2. Manifestasi Gastroenterologis
Manifestasi yang dapat ditemukan diantaranya adalah nausea, vomitus, penurunan

selera makan, hiccup, stomatitis dan fetor uremikum (Smeltzer & Bare, 2000).

Manifestasi ini berasal dari kondisi uremia sehingga menyebabkan penurunan

selera makan, nausea, vomitus, fetor uremikum.

3. Manifestasi Kardiovaskular

Manifestasi kardiovaskular yang dapat terjadi diantaranya adalah peningkatan

tekanan darah/hipertensi, anemia, heart failure dan adanya perikarditis akibat iritasi

toksin uremic (Smeltzer & Bare, 2000).

4. Manifestasi Neurologis

Manifestasi neurologis yang dapat terjadi yaitu penurunan kesadaran, gangguan

konsentrasi akibat ketidakseimbangan elektrolit maupun gangguan asam basa,

tremor dan kejang (Smeltzer & Bare, 2000).

5. Manifestasi pada Sistem Perkemihan

Manifestasi pada system perkemihan yaitu ditemukannya oliguri, anuria, dan

proteinuria. Proteinuria menyebabkan kurangnya jenis protein dalam tubuh, salah

satunya yaitu albumin. Rendahnya albumin termanifestasikan dengan adanya

edema pada tubuh.

2.1.6 Pemeriksaan Penunjang

1. Penyakit ginjal kronis biasanya tidak menimbulkan gejala pada stadium awal.

Hanya tes laboratorium yang dapat mendeteksi masalah yang berkembang.

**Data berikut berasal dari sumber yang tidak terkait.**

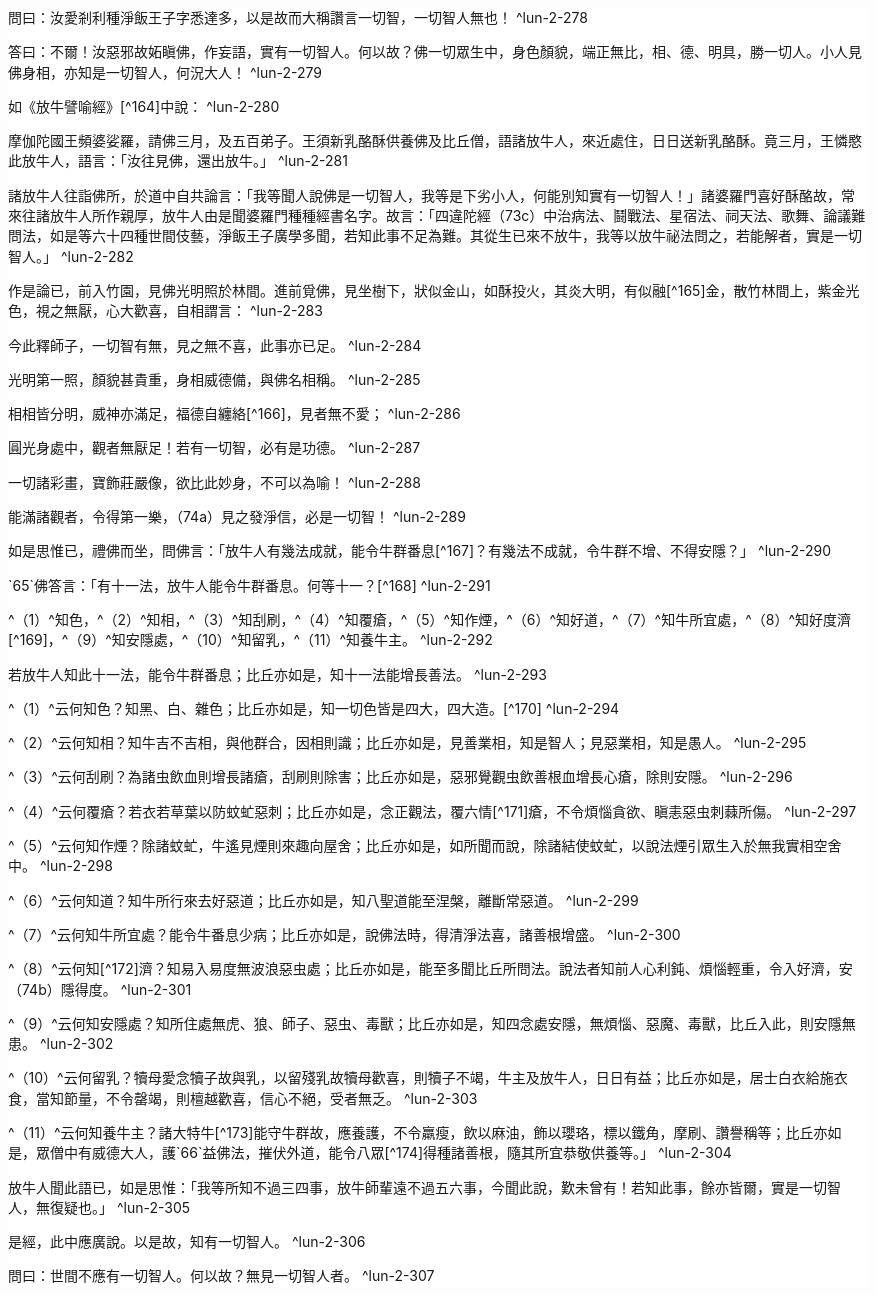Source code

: 問曰：汝愛剎利種淨飯王子字悉達多，以是故而大稱讚言一切智，一切智人無也！ ^lun-2-278

答曰：不爾！汝惡邪故妬瞋佛，作妄語，實有一切智人。何以故？佛一切眾生中，身色顏貌，端正無比，相、德、明具，勝一切人。小人見佛身相，亦知是一切智人，何況大人！ ^lun-2-279

如《放牛譬喻經》[^164]中說： ^lun-2-280

摩伽陀國王頻婆娑羅，請佛三月，及五百弟子。王須新乳酪酥供養佛及比丘僧，語諸放牛人，來近處住，日日送新乳酪酥。竟三月，王憐愍此放牛人，語言：「汝往見佛，還出放牛。」 ^lun-2-281

諸放牛人往詣佛所，於道中自共論言：「我等聞人說佛是一切智人，我等是下劣小人，何能別知實有一切智人！」諸婆羅門喜好酥酪故，常來往諸放牛人所作親厚，放牛人由是聞婆羅門種種經書名字。故言：「四違陀經（73c）中治病法、鬪戰法、星宿法、祠天法、歌舞、論議難問法，如是等六十四種世間伎藝，淨飯王子廣學多聞，若知此事不足為難。其從生已來不放牛，我等以放牛祕法問之，若能解者，實是一切智人。」 ^lun-2-282

作是論已，前入竹園，見佛光明照於林間。進前覓佛，見坐樹下，狀似金山，如酥投火，其炎大明，有似融[^165]金，散竹林間上，紫金光色，視之無厭，心大歡喜，自相謂言： ^lun-2-283

今此釋師子，一切智有無，見之無不喜，此事亦已足。 ^lun-2-284

光明第一照，顏貌甚貴重，身相威德備，與佛名相稱。 ^lun-2-285

相相皆分明，威神亦滿足，福德自纏絡[^166]，見者無不愛； ^lun-2-286

圓光身處中，觀者無厭足！若有一切智，必有是功德。 ^lun-2-287

一切諸彩畫，寶飾莊嚴像，欲比此妙身，不可以為喻！ ^lun-2-288

能滿諸觀者，令得第一樂，（74a）見之發淨信，必是一切智！ ^lun-2-289

如是思惟已，禮佛而坐，問佛言：「放牛人有幾法成就，能令牛群番息[^167]？有幾法不成就，令牛群不增、不得安隱？」 ^lun-2-290

\`65\`佛答言：「有十一法，放牛人能令牛群番息。何等十一？[^168] ^lun-2-291

^（1）^知色，^（2）^知相，^（3）^知刮刷，^（4）^知覆瘡，^（5）^知作煙，^（6）^知好道，^（7）^知牛所宜處，^（8）^知好度濟[^169]，^（9）^知安隱處，^（10）^知留乳，^（11）^知養牛主。 ^lun-2-292

若放牛人知此十一法，能令牛群番息；比丘亦如是，知十一法能增長善法。 ^lun-2-293

^（1）^云何知色？知黑、白、雜色；比丘亦如是，知一切色皆是四大，四大造。[^170] ^lun-2-294

^（2）^云何知相？知牛吉不吉相，與他群合，因相則識；比丘亦如是，見善業相，知是智人；見惡業相，知是愚人。 ^lun-2-295

^（3）^云何刮刷？為諸虫飲血則增長諸瘡，刮刷則除害；比丘亦如是，惡邪覺觀虫飲善根血增長心瘡，除則安隱。 ^lun-2-296

^（4）^云何覆瘡？若衣若草葉以防蚊虻惡刺；比丘亦如是，念正觀法，覆六情[^171]瘡，不令煩惱貪欲、瞋恚惡虫刺蕀所傷。 ^lun-2-297

^（5）^云何知作煙？除諸蚊虻，牛遙見煙則來趣向屋舍；比丘亦如是，如所聞而說，除諸結使蚊虻，以說法煙引眾生入於無我實相空舍中。 ^lun-2-298

^（6）^云何知道？知牛所行來去好惡道；比丘亦如是，知八聖道能至涅槃，離斷常惡道。 ^lun-2-299

^（7）^云何知牛所宜處？能令牛番息少病；比丘亦如是，說佛法時，得清淨法喜，諸善根增盛。 ^lun-2-300

^（8）^云何知[^172]濟？知易入易度無波浪惡虫處；比丘亦如是，能至多聞比丘所問法。說法者知前人心利鈍、煩惱輕重，令入好濟，安（74b）隱得度。 ^lun-2-301

^（9）^云何知安隱處？知所住處無虎、狼、師子、惡虫、毒獸；比丘亦如是，知四念處安隱，無煩惱、惡魔、毒獸，比丘入此，則安隱無患。 ^lun-2-302

^（10）^云何留乳？犢母愛念犢子故與乳，以留殘乳故犢母歡喜，則犢子不竭，牛主及放牛人，日日有益；比丘亦如是，居士白衣給施衣食，當知節量，不令罄竭，則檀越歡喜，信心不絕，受者無乏。 ^lun-2-303

^（11）^云何知養牛主？諸大特牛[^173]能守牛群故，應養護，不令羸瘦，飲以麻油，飾以瓔珞，標以鐵角，摩刷、讚譽稱等；比丘亦如是，眾僧中有威德大人，護\`66\`益佛法，摧伏外道，能令八眾[^174]得種諸善根，隨其所宜恭敬供養等。」 ^lun-2-304

放牛人聞此語已，如是思惟：「我等所知不過三四事，放牛師輩遠不過五六事，今聞此說，歎未曾有！若知此事，餘亦皆爾，實是一切智人，無復疑也。」 ^lun-2-305

是經，此中應廣說。以是故，知有一切智人。 ^lun-2-306

問曰：世間不應有一切智人。何以故？無見一切智人者。 ^lun-2-307


[^1]: 〔一時〕－【宋】【元】【明】【宮】。（大正25，66d，n.23）
[^2]: 有關「佛一切智人」之說，詳參《十住毘婆沙論》卷10-11（大正26，73c29-79a7）（共討論十一個問難）。
[^3]: 佛法：世間善語並出佛法中。（可通涅槃、外道、神我。印順法師，《大智度論筆記》〔C008〕p.196）
[^4]: 佛法：五種人說。（印順法師，《大智度論筆記》〔C008〕p.195）
[^5]: 《一切經音義》卷26：「憍尸迦（此謂帝釋往古因地之姓也）。」（大正54，479a12）
[^6]: （1）《增支部•第8集•第8經》（AN.iv. 164）：yaṃ kiñci subhāsitaṃ
[^7]: 《大般涅槃經》卷2：「如虫食木有成字者，此虫不知是字非字，智人見之終不唱言：是虫解字。」（大正12，378b27-29）
[^8]: 《大智度論》卷25：「譬如真金不與弊鐵同相。」（大正25，329c24-25）
[^9]: （1）《翻譯名義集》卷3：
[^10]: 參見Lamotte（1944, p.84,
[^11]: 參見原實〈Mātṛceṭa四百讚より〉，收於《知の邂逅――佛教と科學‧塜本啟祥教授還曆記念論文集》，東京：佼成出版社，平成5年，pp.285-297。
[^12]: 佛法：入佛法相故名佛法。（印順法師，《大智度論筆記》〔C008〕p.196）
[^13]: 參見Lamotte（1944, p.85,
[^14]: 湛然《維摩經略疏》卷1：「惡口車匿梵法治者，其自恃王種輕諸比丘，僧法事時即輕笑言：『如似落葉旋風所吹聚在一處，何所互論？』佛去世後猶自不改，佛令作梵壇，謂默擯也。亦云彼梵天治罪法別立一壇，其犯法者令入此壇，諸梵不得共語。」（大正38，568a13-18）\
[^15]: 湛然《維摩經略疏》卷1：「若心調伏為說《那陀迦旃延經》者，令離有無即入初果。」（大正38，568a18-19）\
[^16]: 《阿毘達磨大毘婆沙論》卷79：「如契經說：佛告苾芻：『我於四聖諦三轉十二行相，生眼、智、明、覺。』」......此中眼者，謂法智忍；智者，謂諸法智；明者，謂諸類智忍；覺者，謂諸類智。復次，眼是觀見義，智是決斷義，明是照了義，覺是警察義。」（大正27，411a18-26）
[^17]: 參見Lamotte（1944, p.88,
[^18]: 參見Lamotte（1944, p.88,
[^19]: 掣電：閃電，亦以形容迅疾。（《漢語大詞典》（六），p.635）
[^20]: 號咷：1.啼哭呼喊，放聲大哭。《易‧同人》："同人，先號咷而後笑。"2.指大哭聲。唐杜甫《自京赴奉先縣詠懷五百字》："入門聞號咷，幼子飢已卒。（《漢語大詞典》（八），p.844）
[^21]: 一何：為何，多麼。《戰國策‧燕策一》："齊王按戈而卻曰：'此一何慶弔相隨之速也！'"（《漢語大詞典》（一），p.37）
[^22]: 陂池：池沼，池塘。（《漢語大詞典》（十一），p.958）
[^23]: 嬈：煩擾，擾亂。（《漢語大詞典》（四），p.407）
[^24]: 郁伊：抑鬱不舒貌。郁，通" 鬱 "。晉
[^25]: 篋（ㄑㄧㄝˋ）：小箱子，藏物之具。大曰箱，小曰篋。《左傳‧昭公十三年》："衛人使屠伯饋叔向羹與一篋錦。"《史記‧樗里子甘茂列傳》："樂羊返而論功，文侯示之謗書一篋。"（《漢語大詞典》（八），p.1207）
[^26]: 參見Lamotte（1944, p.89,
[^27]: 參見Lamotte（1944, p.89,
[^28]: 遍淨天：第三禪之最後一天。
[^29]: 光=先【宋】【元】【明】【宮】。（大正25，67d，n.20）
[^30]: 良久：很久。《戰國策‧燕策三》："左右既前斬荊軻，秦王目眩良久。"（《漢語大詞典》（九），p.260）
[^31]: 承用：因襲，沿用。（《漢語大詞典》（一），p.771）
[^32]: 撾（ㄓㄨㄚ）：1.擊，敲打。（《漢語大詞典》（六），p.839）
[^33]: （1）揵稚：《一切經音義》卷17：「揵椎（直追反，經中或作揵遲。案梵本臂吒揵稚，臂吒此云打，揵稚，所打之木或檀或桐，此無正翻，以彼無鍾磬故也，但椎稚相濫，所以為誤已久也）。」（大正54，413a11-12）
[^34]: 參見Lamotte（1944, p.92, n.1）：《阿育王經》（大正50，112b）。
[^35]: 參見Lamotte（1944, p.92,
[^36]: 三明：宿命明、天眼明、漏盡明。
[^37]: 阿羅漢：羅漢得六神通，得共解脫，無疑解脫，悉得三明，禪定自在，能逆順行諸三昧，皆悉無礙。（印順法師，《大智度論筆記》〔D022〕p.267）〔按：「無疑解脫」，《大正藏》作「無礙解脫」〕
[^38]: 關於十八種大經，參見《望月佛教大辭典》（三），pp.2360b-2361b），《佛光大辭典》（一），p.348.2-348.3。
[^39]: 異學：1.指異教。《百喻經序》："是時會中有異學梵志五百人俱。"2.指異教徒。《法苑珠林》卷19："大迦葉
[^40]: 勅（ㄔˋ）：為「敕」異體字。1.誡飭，告誡。《史記‧樂書序》："余每讀《虞書》，至於君臣相敕，維是幾安，而股肱不良，萬事墮壞，未嘗不流涕也。"南朝宋劉義慶《世說新語‧賢媛》："﹝王經﹞被收，涕泣辭母曰：'不從母敕，以至今日！'"2.古時自上告下之詞。漢時凡尊長告誡後輩或下屬皆稱敕。南北朝以後特指皇帝的詔書。《三國志‧吳志‧呂蒙傳》："蒙未死時，所得金寶諸賜盡付府藏，敕主者命絕之日皆上還，喪事務約。"（《漢語大詞典》（五），p.457）
[^41]: 參見Lamotte（1944, p.93,
[^42]: 五眼：天眼能見人煩惱已否斷盡。（印順法師，《大智度論筆記》〔D010〕p.253）
[^43]: 阿難留滯學地之因 ┬ 慧多定少故
[^44]: ┌ ？
[^45]: 參見Lamotte（1944, p.94,
[^46]: 參見Lamotte（1944, p.95,
[^47]: 《一切經音義》卷46（大正54，610b）：「四疊（徒頰反。《蒼頡篇》：疊，重也、積也。論文又作褺，音同疊。《說文》：重衣也。南有疊江縣也，二形隨作也）。」
[^48]: 漚多羅僧：意譯上衣、上著衣，即七條衣。
[^49]: 參見Lamotte（1944, p.95, n.2）：《長阿含經》卷3（大正1，19c）。
[^50]: 四神足：好修可住壽一劫若減一劫。（印順法師，《大智度論筆記》〔D022〕p.268）
[^51]: 參見Lamotte（1944, p.96,
[^52]: 僧伽梨：譯作大衣、重衣，即九條衣、二十五條衣等。
[^53]: 參見Lamotte（1944, p.96,
[^54]: 呞（ㄔ）：「齝」的異體字。牛反芻。《爾雅‧釋獸》："牛曰齝。"郭璞注："食之已久，復出嚼之。"（《漢語大詞典》（十二），p.1453）
[^55]: 燕：3.安寧。4.指安息。（《漢語大詞典》（七），p.282）
[^56]: 次：2.順序，次序。3.指規矩，法度。4.依次。（《漢語大詞典》（六），p.1434）
[^57]: 使：1.派遣。《左傳‧襄公二十三年》："公子黃愬二慶於楚，楚人召之。使慶樂往。殺之。"......3.役使，使喚。《論語‧學而》："節用以愛人，使民以時。"（《漢語大詞典》（一），p.1325）
[^58]: 《解脫道論》卷6〈8
[^59]: 疾：18.快速，急速。《莊子‧天道》："斲輪，徐則甘而不固，疾則苦而不入。"（《漢語大詞典》（八），p.296）
[^60]: 將無：莫非。南朝宋劉義慶《世說新語‧德行》："太保居在正始中，不在能言之流；及與之言，理中清遠。將無以德掩其言？"（《漢語大詞典》（七），p.810）
[^61]: 大疾：太快。
[^62]: 得道：定智等者能速得。（印順法師，《大智度論筆記》〔C007〕p.193）
[^63]: 偃息（ㄧㄢˋ
[^64]: 却（卻）（ㄑㄩㄝˋ）：13.副詞。猶才。唐范攄《雲溪友議》卷七："遂遣人扶起
[^65]: 廓然（ㄎㄨㄛˋ
[^66]: 參見Lamotte（1944, p.100,
[^67]: 阿羅漢：得三明、六神通、共解脫，作大力羅漢。（印順法師，《大智度論筆記》〔C022〕p.267）
[^68]: 阿羅漢：一切法中，心無所著。（印順法師，《大智度論筆記》〔C022〕p.267）
[^69]: 參見Lamotte（1944, p.101,
[^70]: 宿（ㄒㄧㄡˋ）：星宿。（《漢語大詞典》（三），p.1518）
[^71]: 布：6.陳述，表達，抒寫。（《漢語大詞典》（三），p.674）
[^72]: 咄（ㄉㄨㄛˋ）：3.嘆詞，表示嗟嘆。（《漢語大詞典》（三），p.313）
[^73]: 這一小段文在《出三藏記集》卷1敘述為：「一時，五百羅漢皆下地胡跪涕零而言：『我從佛所面聞見法，而已言我聞。』」（大正55，4a18-20）
[^74]: 《諦觀》（65），p.67，n.38：參見印順法師，〈王舍城結集之研究〉，《華雨集》（三），p.37以下。
[^75]: 參見Lamotte（1944, p.103,
[^76]: 七法：1、受具足戒法，2、布薩法，3、自恣法，4、安居法，5、皮革法，6、醫藥法，7、衣法。參見印順法師，《原始佛教聖典之集成》，p.313。
[^77]: 八法：1、迦絺那衣法，2、俱舍彌法，3、瞻波法，4、般茶盧伽法，5、僧殘悔法，6、遮法，7、臥具法，8、諍事法。參見印順法師，《原始佛教聖典之集成》，p.314。
[^78]: 印順法師，《永光集》，p.75：「如是等八（應刪）十部」。
[^79]: 《諦觀》（65），p.70，n.41：印順法師，《原始佛教聖典之集成》，p.68說：「《十誦律》的內容是：初誦到三誦，是『比丘律』；四誦名『七法』；五誦名『八法』；六誦名『雜誦』，內分『調達事』與『雜事』；七誦名（比丘）『尼律』；八誦名『增一法』；九誦名『優波離問法』；十誦的內容極複雜，就是本名『善誦』而改為『比尼誦』的部分。」。另在p.76更說到：「龍樹所說的《八十部律》，次第與《十誦律》相合，而與《根本說一切有部毘奈耶》（簡稱《根有律》）的次第不合。《根有律》是否就是《八十部律》呢？現存的《根有律》，漢譯的不完全，西藏譯本也是不完全的。而西藏所傳《根有律》的組織，是晚期的新組織；在漢譯《根有律》的論書中，可以明白的看出，《根有律》的組織，是近於《十誦律》的（如本書第六章說）。《根有律》就是《八十部律》，與《十誦律》為同一原本，只是流傳不同而有所變化。」
[^80]: 參見《法蘊足論》卷1：「爾時世尊告苾芻眾：諸有於彼五怖罪怨不寂靜者，彼於現世為諸聖賢同所訶厭，名為犯戒自損傷者，有罪有貶，生多非福，身壞命終，墮險惡趣，生地獄中。何等為五？謂殺生者，殺生緣故，生怖罪怨，不離殺生，是名第一。不與取者，劫盜緣故，生怖罪怨，不離劫盜，是名第二。欲邪行者......是名第三。虛誑語者......是名第四。飲味諸酒放逸處者......是名第五......。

Siapapun yang memiliki masalah pada peningkatan risiko untuk penyakit ginjal

kronis harus diuji secara rutin.

2. Pemeriksaan laboratorium

Gambaran laboratorium penyakit ginjal kronik meliputi sesuai dengan penyakit

yang mendasarinya, penurunan fungsi ginjal berupa peningkatan ureum dan

kreatinin serum, dan penurunan laju filtrasi glomerolus (LFG) yang dapat

dihitung mempergunakan rumus Kockcroft-Gault, serta kelainan biokimia darah

lainnya, seperti penurunan kadar hemoglobin, hiper atau hipokalemia,

hiperfosfatemia, hipokalsemia. Kelainan urinalisis meliputi proteinuria,

hematuri, leukosuria, dan silinder.

a. Tes Fungsi Ginjal

Bertujuan untuk mengetahui gangguan fungsi ginjal dan menetapkan berat

ringannya penyakit (NKDEP, 2015)

1) Tes Urin

a) Urinalisis

Analisis urin akan memberi gambaran keadaan fungsi ginjal secara

luas. Langkah pertama dalam urinalisis adalah melakukan tes

dipstick. Dipstick memiliki reagen-reagen yang dapat digunakan

memeriksa urin untuk mengetahui ada tidaknya berbagai zat atau

molekul yang normal maupun abnormal, seperti protein, sel darah

merah, dsb. Kemudian, setelah itu urin akan diperiksa dibawah

mikroskop untuk mencari apakah terdapat sel-sel darah merah dan


putih, adanya kristal (padatan), maupun sel-sel epitel dan sel-sel di

luar tubuh yang lain.

Dalam urin dapat dijumpai adanya albumin (protein) namun dalam

jumlah yang sangat minimal. Hasil positif pada tes dipstick untuk

protein menunjukkan terdapat keadaan yang abnormal. Pengujian

yang lebih sensitif daripada tes dipstick untuk mengetahui jumlah

protein dalam urin adalah estimasi laboratorium albumin urin

(protein) dan kreatinin dalam urin. Rasio albumin (protein) dan

kreatinin dalam urin memberikan perkiraan yang baik dari albumin

(protein) yang diekskresi per hari.

b) Tes urin-Dua puluh empat jam

Tes ini memerlukan pasien untuk mengumpulkan semua urin mereka

selama 24 jam berturut-turut. Urin dapat dianalisis untuk mengetahui

jumlah protein dan limbah produk (urea nitrogen, dan kreatinin).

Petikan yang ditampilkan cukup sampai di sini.